Pekanbaru (HUMAS)- Sebagai akibat dari banyaknya perilaku menyimpang yang ditampilkan oleh masyarakat, seperti beredarnya vidio porno artis Ariel, Luna Maya dan Cut Tari serta yang lain sebagainya, menyebabkan guru agama sering dijadikan tumbal. Artinya, menurut masyarakat, perilaku menyimpang tersebut adalah disebabkan ketidakmampuan para guru agama dan termasuk di dalamnya tokoh agama, dalam membimbing dan membina masyarakat. Oleh karena itu, maka para guru agama harus profesional dan dapat dijadikan contoh teladan dalam masyarakat.
Demikian disampaikan Kepala Bagian Tata Usaha Kanwil Kementerian Agama Provinsi Riau, Drs. H. Albakiran Balim, ketika memberikan ceramah pada Orientasi Guru Pendidikan Agama Islam pada Sekolah (PAIS), Selasa, 29 Juni 2010 di Hotel Ar-Rahman 2, Tembilahan, Kab. Indragiri Hilir.
Kegiatan tersebut dilaksanakan oleh Bidang Madrasah dan Pendidikan Agama Islam (MAPENDA) Kanwil Kementerian Agama Provinsi Riau, selama tiga hari yaitu tanggal 28 s/d 30 Juni 2010. Peserta kegiatan ini adalah sebanyak 40 orang, yang terdiri dari para guru agama Islam pada sekolah SD, SMP dan SMU se Kabupaten Indragiri Hilir.
Pak Bakiran, begitu beliau sering disapa, lebih lanjut menyatakan, untuk meningkatkan kualitas para guru agama Islam, Kanwil Kementerian Agama Provinsi Riau telah mencanangkan empat program setrategis peningkatan mutu pendidikan agama dan keagamaan.
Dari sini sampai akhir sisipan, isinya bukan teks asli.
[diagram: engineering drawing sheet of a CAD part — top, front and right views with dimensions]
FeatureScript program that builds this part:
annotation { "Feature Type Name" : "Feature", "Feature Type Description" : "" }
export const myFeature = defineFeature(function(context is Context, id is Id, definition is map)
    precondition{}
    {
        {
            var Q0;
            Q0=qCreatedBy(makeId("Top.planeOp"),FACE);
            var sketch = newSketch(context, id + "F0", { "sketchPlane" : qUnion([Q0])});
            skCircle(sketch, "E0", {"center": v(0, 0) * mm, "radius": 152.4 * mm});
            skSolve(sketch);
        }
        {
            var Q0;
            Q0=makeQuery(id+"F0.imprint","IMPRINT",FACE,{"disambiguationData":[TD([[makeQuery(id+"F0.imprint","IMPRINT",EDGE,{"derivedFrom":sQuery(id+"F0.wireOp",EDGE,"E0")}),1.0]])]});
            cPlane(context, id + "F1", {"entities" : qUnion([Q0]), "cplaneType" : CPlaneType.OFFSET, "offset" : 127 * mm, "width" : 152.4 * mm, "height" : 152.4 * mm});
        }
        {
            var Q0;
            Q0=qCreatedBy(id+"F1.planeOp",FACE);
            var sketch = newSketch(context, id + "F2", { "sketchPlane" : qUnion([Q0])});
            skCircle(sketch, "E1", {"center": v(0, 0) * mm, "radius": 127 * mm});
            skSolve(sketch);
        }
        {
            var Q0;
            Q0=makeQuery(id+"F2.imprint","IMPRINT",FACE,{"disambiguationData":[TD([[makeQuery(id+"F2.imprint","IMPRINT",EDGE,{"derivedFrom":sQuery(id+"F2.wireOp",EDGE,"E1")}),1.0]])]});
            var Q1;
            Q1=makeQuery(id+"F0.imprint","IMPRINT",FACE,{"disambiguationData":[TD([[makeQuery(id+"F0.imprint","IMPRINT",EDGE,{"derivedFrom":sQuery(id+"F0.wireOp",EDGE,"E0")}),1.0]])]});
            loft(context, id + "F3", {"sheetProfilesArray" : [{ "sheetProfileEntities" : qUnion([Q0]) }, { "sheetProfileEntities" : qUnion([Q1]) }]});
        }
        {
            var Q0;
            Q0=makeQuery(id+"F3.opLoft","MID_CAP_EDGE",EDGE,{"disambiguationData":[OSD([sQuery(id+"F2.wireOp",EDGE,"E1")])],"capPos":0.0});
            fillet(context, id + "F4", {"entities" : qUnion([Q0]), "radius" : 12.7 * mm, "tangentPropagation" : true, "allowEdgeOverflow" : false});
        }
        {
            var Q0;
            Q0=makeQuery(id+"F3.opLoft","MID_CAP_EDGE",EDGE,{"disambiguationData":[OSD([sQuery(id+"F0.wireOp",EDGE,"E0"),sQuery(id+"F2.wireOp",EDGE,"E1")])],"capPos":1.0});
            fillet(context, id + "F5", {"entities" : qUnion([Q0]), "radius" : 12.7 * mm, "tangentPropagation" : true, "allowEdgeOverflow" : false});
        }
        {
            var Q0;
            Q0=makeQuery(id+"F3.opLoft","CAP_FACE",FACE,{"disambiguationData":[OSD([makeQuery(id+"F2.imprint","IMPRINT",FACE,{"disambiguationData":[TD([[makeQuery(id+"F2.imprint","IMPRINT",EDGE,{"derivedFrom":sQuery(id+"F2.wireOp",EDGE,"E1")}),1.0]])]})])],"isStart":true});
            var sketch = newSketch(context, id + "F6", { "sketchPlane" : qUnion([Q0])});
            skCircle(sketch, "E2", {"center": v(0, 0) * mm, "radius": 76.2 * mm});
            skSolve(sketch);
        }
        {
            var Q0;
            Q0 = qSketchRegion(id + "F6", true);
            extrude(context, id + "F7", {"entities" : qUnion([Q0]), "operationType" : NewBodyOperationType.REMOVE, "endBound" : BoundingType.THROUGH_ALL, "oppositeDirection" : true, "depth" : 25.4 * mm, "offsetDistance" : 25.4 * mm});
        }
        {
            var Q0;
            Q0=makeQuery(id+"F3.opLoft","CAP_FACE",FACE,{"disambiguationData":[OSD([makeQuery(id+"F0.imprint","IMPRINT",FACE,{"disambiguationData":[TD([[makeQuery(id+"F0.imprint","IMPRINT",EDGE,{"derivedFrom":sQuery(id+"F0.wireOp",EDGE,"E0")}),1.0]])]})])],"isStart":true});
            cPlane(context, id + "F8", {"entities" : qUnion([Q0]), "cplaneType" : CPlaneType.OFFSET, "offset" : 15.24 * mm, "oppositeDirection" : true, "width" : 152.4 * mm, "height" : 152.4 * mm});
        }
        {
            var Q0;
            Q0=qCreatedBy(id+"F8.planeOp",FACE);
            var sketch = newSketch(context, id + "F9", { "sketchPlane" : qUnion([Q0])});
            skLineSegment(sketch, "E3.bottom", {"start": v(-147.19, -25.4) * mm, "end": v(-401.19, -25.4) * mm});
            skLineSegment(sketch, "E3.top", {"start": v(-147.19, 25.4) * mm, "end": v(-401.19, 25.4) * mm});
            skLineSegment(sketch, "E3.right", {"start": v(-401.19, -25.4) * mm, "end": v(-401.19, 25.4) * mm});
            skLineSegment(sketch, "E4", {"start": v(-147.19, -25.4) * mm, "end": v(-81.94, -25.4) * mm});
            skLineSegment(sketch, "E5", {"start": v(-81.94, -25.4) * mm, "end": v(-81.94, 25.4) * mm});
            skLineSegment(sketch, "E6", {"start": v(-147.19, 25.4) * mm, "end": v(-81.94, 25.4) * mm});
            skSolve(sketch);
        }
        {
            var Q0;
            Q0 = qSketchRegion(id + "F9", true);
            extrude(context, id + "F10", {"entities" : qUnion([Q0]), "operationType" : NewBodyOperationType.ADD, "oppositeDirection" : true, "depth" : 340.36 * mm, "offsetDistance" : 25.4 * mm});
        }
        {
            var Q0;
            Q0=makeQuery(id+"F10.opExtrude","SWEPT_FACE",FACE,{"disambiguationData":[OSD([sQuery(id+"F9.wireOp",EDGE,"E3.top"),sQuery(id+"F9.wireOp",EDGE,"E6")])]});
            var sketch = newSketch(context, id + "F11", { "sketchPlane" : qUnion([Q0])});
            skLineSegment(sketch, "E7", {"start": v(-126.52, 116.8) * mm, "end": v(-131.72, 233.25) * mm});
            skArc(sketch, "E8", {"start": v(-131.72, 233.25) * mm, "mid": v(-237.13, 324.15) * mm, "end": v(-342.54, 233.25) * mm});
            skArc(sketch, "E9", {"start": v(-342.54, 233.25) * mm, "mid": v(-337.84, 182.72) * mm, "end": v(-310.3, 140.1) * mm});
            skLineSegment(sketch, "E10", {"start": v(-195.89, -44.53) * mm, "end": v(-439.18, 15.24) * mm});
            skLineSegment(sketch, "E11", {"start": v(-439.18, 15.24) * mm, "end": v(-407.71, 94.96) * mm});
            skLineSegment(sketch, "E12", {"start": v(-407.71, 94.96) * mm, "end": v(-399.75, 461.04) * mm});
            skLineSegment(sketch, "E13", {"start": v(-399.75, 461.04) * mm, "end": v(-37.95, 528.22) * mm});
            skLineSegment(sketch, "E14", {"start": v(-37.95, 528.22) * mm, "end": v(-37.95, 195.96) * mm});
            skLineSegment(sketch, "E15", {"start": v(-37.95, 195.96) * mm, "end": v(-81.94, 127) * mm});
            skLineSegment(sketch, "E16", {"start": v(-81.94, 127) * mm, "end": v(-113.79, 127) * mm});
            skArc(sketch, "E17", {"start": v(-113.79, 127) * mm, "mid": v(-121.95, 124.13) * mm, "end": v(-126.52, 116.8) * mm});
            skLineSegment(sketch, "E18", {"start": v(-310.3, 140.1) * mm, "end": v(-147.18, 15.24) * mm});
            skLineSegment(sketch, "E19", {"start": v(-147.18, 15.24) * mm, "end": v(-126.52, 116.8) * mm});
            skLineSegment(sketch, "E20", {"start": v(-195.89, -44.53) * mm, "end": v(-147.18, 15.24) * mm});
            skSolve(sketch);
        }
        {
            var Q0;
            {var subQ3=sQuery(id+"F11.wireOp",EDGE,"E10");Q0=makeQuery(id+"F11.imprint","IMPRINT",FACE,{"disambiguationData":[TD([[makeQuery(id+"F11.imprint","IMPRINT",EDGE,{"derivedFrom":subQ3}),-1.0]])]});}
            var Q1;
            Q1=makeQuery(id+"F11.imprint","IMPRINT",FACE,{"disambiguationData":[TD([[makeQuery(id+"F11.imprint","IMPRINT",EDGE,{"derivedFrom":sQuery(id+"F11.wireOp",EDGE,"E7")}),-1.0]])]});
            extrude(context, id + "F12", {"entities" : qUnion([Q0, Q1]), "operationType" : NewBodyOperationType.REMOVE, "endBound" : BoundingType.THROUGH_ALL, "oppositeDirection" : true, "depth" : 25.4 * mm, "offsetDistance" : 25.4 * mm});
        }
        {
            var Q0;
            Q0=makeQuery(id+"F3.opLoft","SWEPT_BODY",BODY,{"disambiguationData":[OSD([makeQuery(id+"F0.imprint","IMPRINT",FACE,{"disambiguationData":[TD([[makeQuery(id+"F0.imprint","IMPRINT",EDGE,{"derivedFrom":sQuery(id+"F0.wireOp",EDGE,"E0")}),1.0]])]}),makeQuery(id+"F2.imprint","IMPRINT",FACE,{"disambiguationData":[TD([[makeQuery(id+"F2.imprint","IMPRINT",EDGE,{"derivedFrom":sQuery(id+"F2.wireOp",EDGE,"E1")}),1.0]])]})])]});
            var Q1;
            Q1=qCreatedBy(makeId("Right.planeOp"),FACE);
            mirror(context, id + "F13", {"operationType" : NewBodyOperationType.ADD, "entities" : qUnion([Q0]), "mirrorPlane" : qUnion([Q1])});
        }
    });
Pertama, Peningkatan tata kelola pemerintahan. Kedua, Pemerataan dan perluasan akses pendidikan. Ketiga, Peningkatan mutu tenaga kependidikan dan sarana prasarana. Keempat, Peningkatan daya saing dan pencitraan madrasah.
Lebih lanjut pak Bakiran menyatakan, kenapa para murid tidak dapat menangkap dan memahami materi pelajaran yang disampaikan para guru, adalah disebabkan hilangnya rasa ikhlas para guru dalam mengajar. Saat ini, para guru sibuk dengan sertifikasi dan tunjangan profesi, serta kenaikan pangkat dua kali setahun.
Untuk itu Bakiran berharap, agar nilai-nilai keikhlasan dapat ditanamkan pada diri masing-masing guru, sehingga berkah keikhlasannya memudahkan siswa-siswi menangkap mata pelajaran yang diberikan.
Drs. H. Anasri, M.Pd., selaku Ketua Panitia Pelaksana menyatakan, orientasi ini bertujuan untuk meningkatkan kualitas para guru agama Islam pada sekolah. Dikatakannya, kualitas para guru agama kita harus terus digenjot, sehingga mampu mendidik siswa-siswinya menjadi insan pilihan yang kompetitif, produktif, inovatif dan mandiri.
Orientasi yang digelar selama tiga hari ini mengambil thema : Dengan orientasi pendidikan guru agama Islam, kita jadikan guru agama Islam sebagai guru profesional dan teladan dalam pembinaan akhlaqul karimah. (Ash).